実際、母国以外の場所で祖国の伝統的な名前を使い続けるのは、そう容易なことではありません。聞きとりにくいがために自分の名前を何度も言わなければならなかったり、間違った読み方を何度も何度も繰り返し訂正したり、人前で自分の民族性が注目を集めてしまったり、さらには欧米風ではない自分の名前が冗談のネタにされたりすることさえあります。社会的に弱い立場である場合は特に、こういった状況は出来るだけ避けたいところです。このような状況が繰り返し起こり常態化してしまうと、「目の前の相手は自分への敬意を払っていない」と感じてしまいます。マイクロアグレッションを気にしないよう努力している人にとっては大きな問題ではありませんが、多くの場合は「自分が新しい環境で歓迎されていない、居心地が良くない」と感じ、メンタルヘルスにダメージを与える大きな原因となってしまうのです。

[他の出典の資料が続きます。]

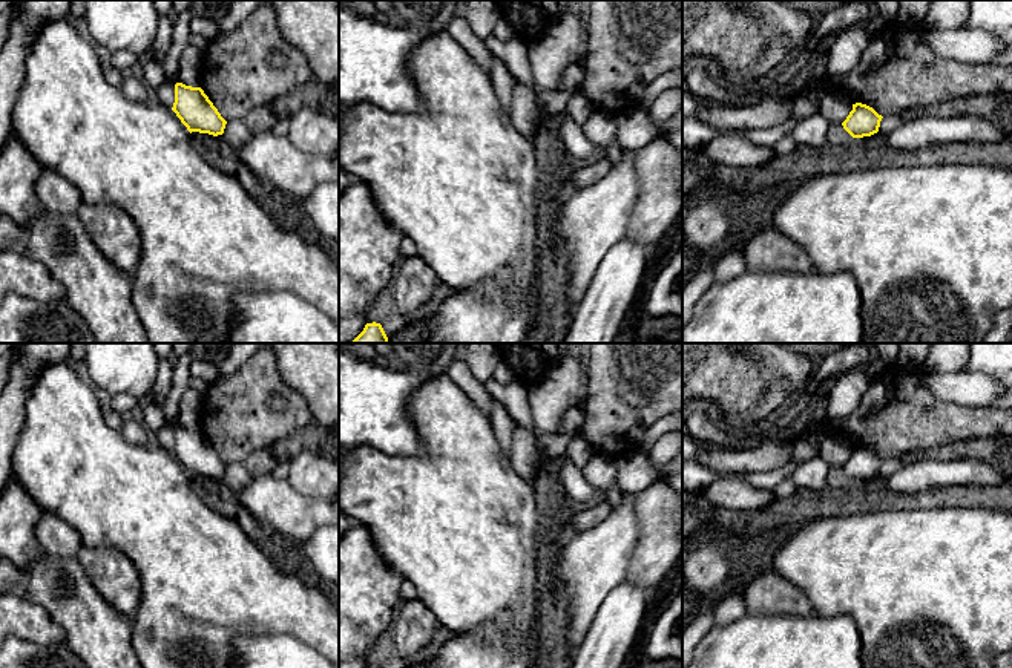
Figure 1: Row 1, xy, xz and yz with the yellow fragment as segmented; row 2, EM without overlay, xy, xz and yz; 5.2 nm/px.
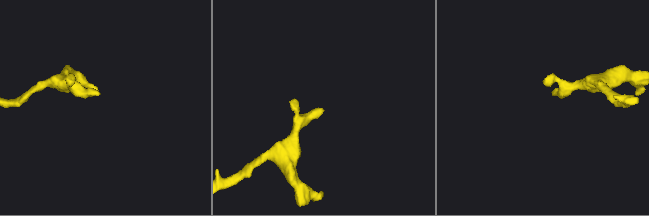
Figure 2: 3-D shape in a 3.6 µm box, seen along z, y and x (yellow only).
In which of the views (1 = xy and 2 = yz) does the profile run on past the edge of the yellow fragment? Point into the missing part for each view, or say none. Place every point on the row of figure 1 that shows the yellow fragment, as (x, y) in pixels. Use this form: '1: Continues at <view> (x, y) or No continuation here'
1: No continuation here
2: No continuation here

言語の違いがある以上、時として人の名前を読み間違ってしまうのは仕方ありません。世界には言語の多様性があり、中々難しい発音の名前の人と出会い、読み方に苦労することもあるでしょう。しかし、その名前を何度も間違えたり、正しく覚えようとしなかったり、間違えたまま呼び続けたりすることは差別につながる可能性があり、特に数回訂正されても直らないようなケースは問題です。異なる言語や文化を背景に持つ友人や同僚を、本人たちが望む正しい名前で呼ぶことは、基本的で簡単だと思われるかもしれません。しかし意外と無頓着な人も多く、それでいて、多様でインクルーシブな環境を育むためには必要不可欠な行為なのです。